High performance computers are now generating data faster than they can store them. “We can produce exabytes of data per second now,” explains Roxana Bujack, a Los Alamos computer scientist. “But we can’t store it all to analyze later, like we used to. There’s just too much.”
Bujack is a part of the Exascale Computing Project, the National Strategic Computing Initiative’s push to develop computing systems capable of a billion-billion calculations per second. One of the hurdles the Exascale Computing Project faces is the mismatch between data generation and data storage—known as the input/output bottleneck, or the I/O problem.
One method to tackle the I/O problem is in-situ processing. The idea is for the computer to build the final artifact—whether that is a statistical analysis, a visualization, a trend in climate simulation, a characterization of particle interactions, or some other product—while the computation is running rather than after. The final artifact is then saved, but the data that went into it are discarded. This approach negates the need to store the raw data, which frees up space, but it also frees up time because moving data in and out of storage takes a lot longer than producing the artifact does.

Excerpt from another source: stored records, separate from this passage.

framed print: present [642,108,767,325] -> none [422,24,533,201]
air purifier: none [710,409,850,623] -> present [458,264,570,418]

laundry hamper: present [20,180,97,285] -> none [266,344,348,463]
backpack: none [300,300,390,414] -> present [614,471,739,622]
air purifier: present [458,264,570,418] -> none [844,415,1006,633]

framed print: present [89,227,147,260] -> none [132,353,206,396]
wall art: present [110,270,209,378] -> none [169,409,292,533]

An image of a simulation takes up about one megabyte (106 bytes), so an exascale computer could store a billion images every second and still take less storage space than the raw data would. The images can still be retrieved as needed. It’s as if the data were there, but they are not.

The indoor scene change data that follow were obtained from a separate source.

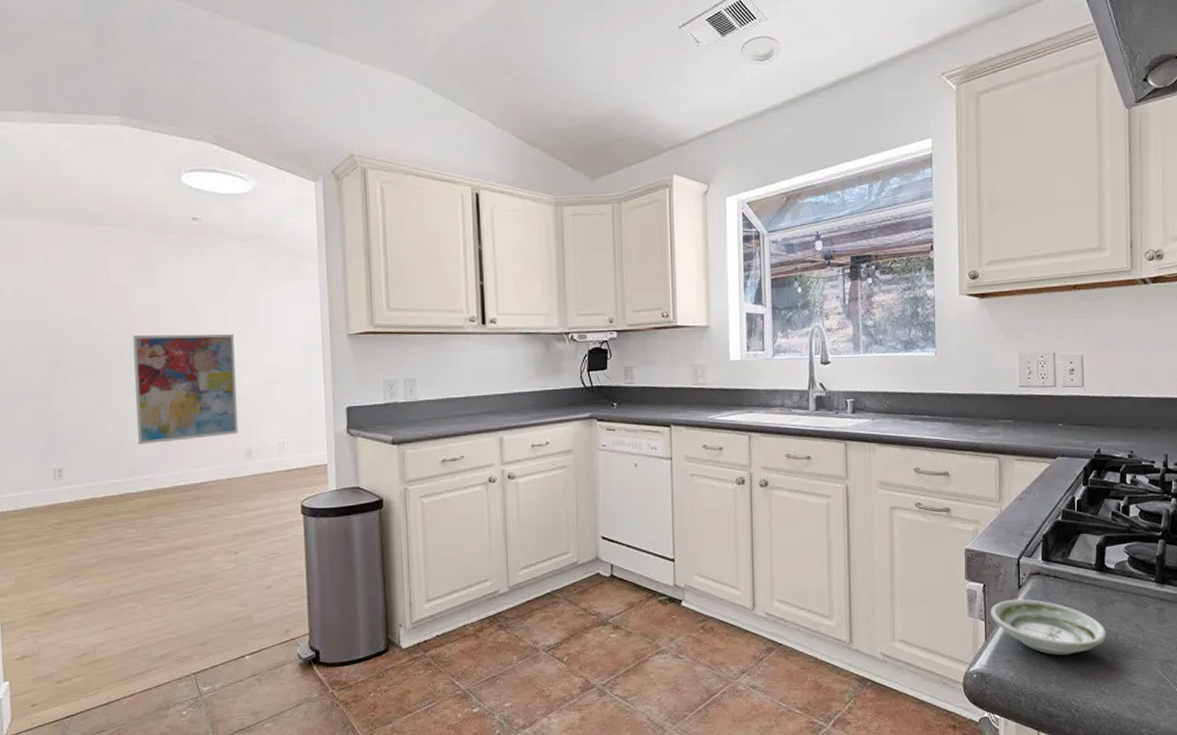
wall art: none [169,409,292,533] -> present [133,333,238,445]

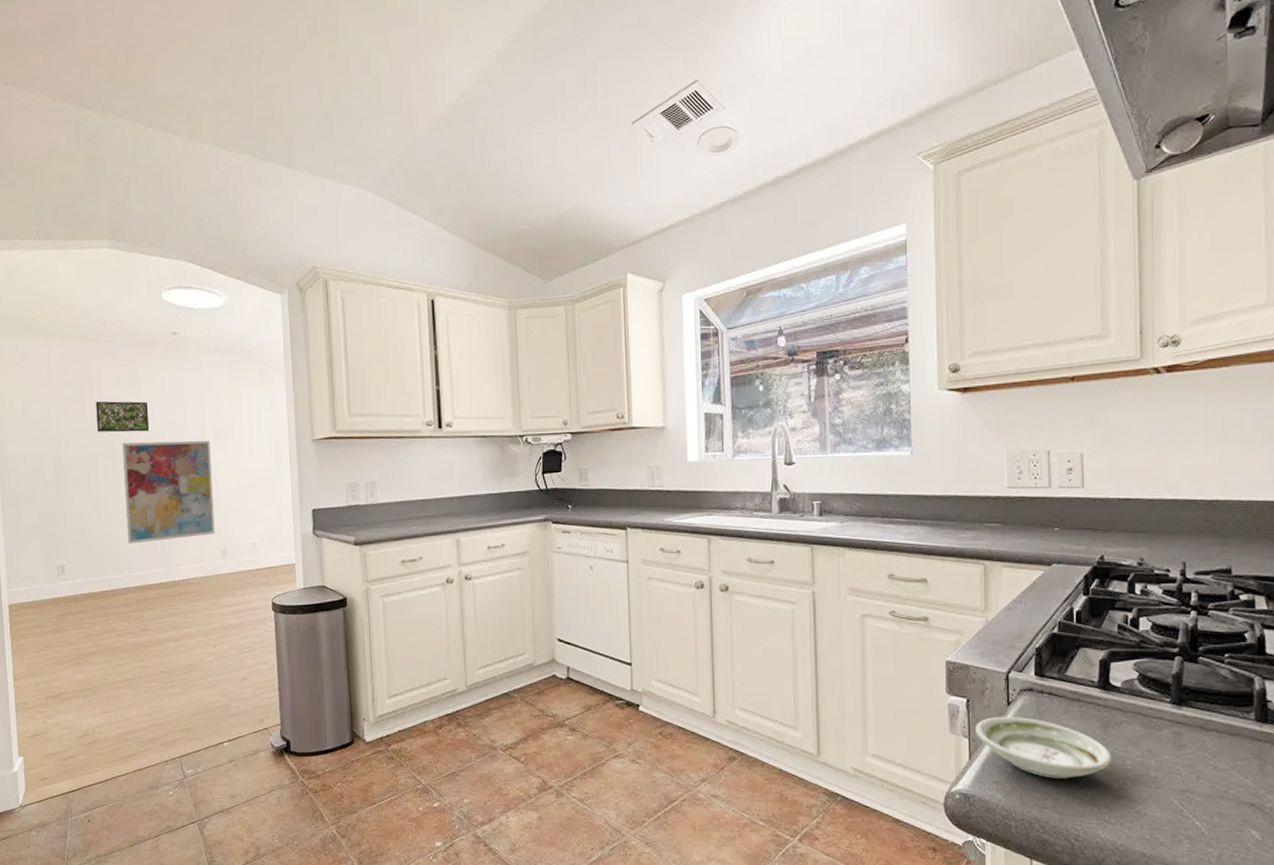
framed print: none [102,289,164,324] -> present [96,401,149,433]

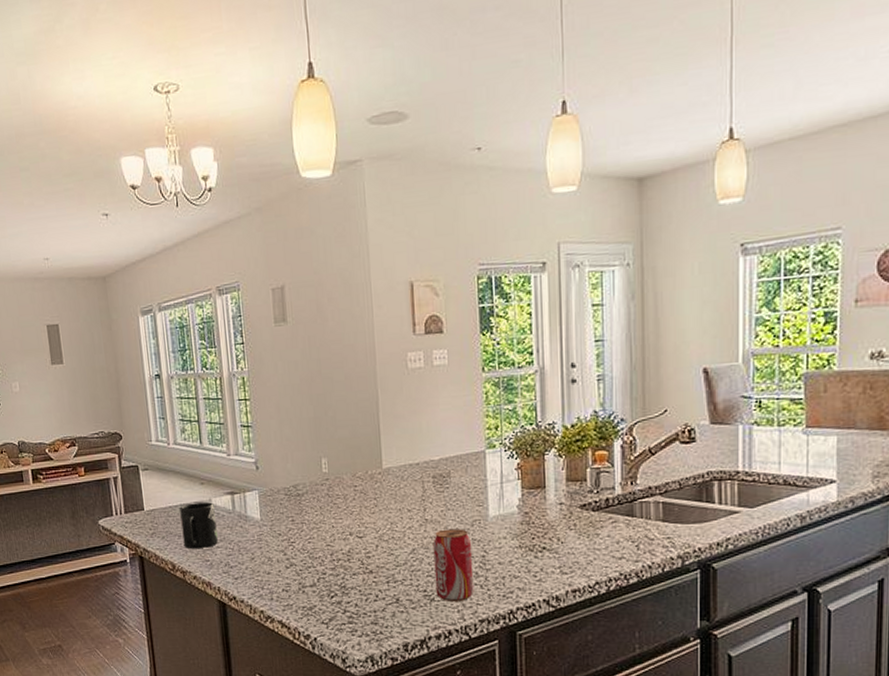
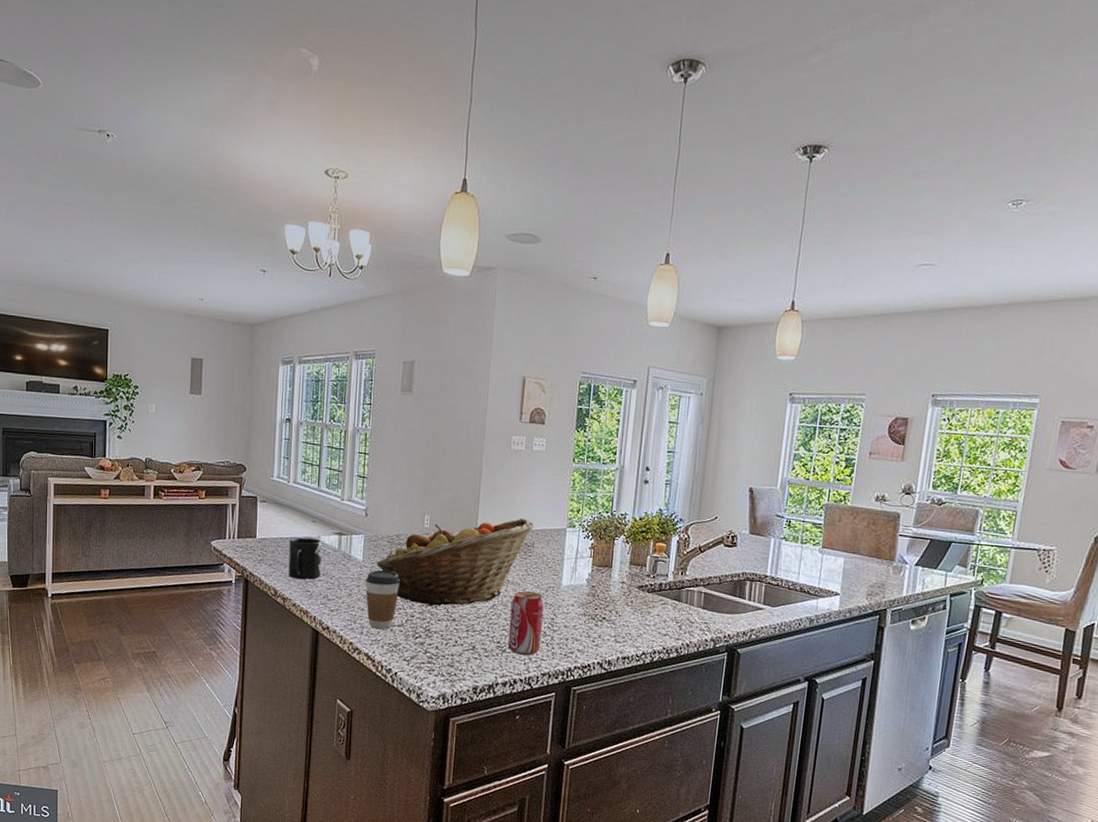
coffee cup: none [267,526,306,593] -> present [366,569,401,630]
fruit basket: none [276,445,448,559] -> present [376,518,535,606]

As a demonstration, Bujack used the Summit supercomputer at Oakridge National Laboratory—the fastest in the world at the time—to create this visualization of a simulated contained explosion. She produced the images with ParaView, a visualization software developed at Los Alamos for large scientific datasets. As a simulation runs, ParaView uses in-situ analysis to take and store pictures from all perspectives and all times. Another software tool developed at Los Alamos, called Cinema, then allows Bujack to interact with the images—zooming, shifting, rotating, browsing through time—by loading them from the collection of stored images, instead of generating a new image from stored data.
“In-situ processing is a huge deal for exascale,” concludes Bujack. “No matter how detailed the simulation gets, the storage needs for images will remain constant. This is true scalability and it’s a big win for us.”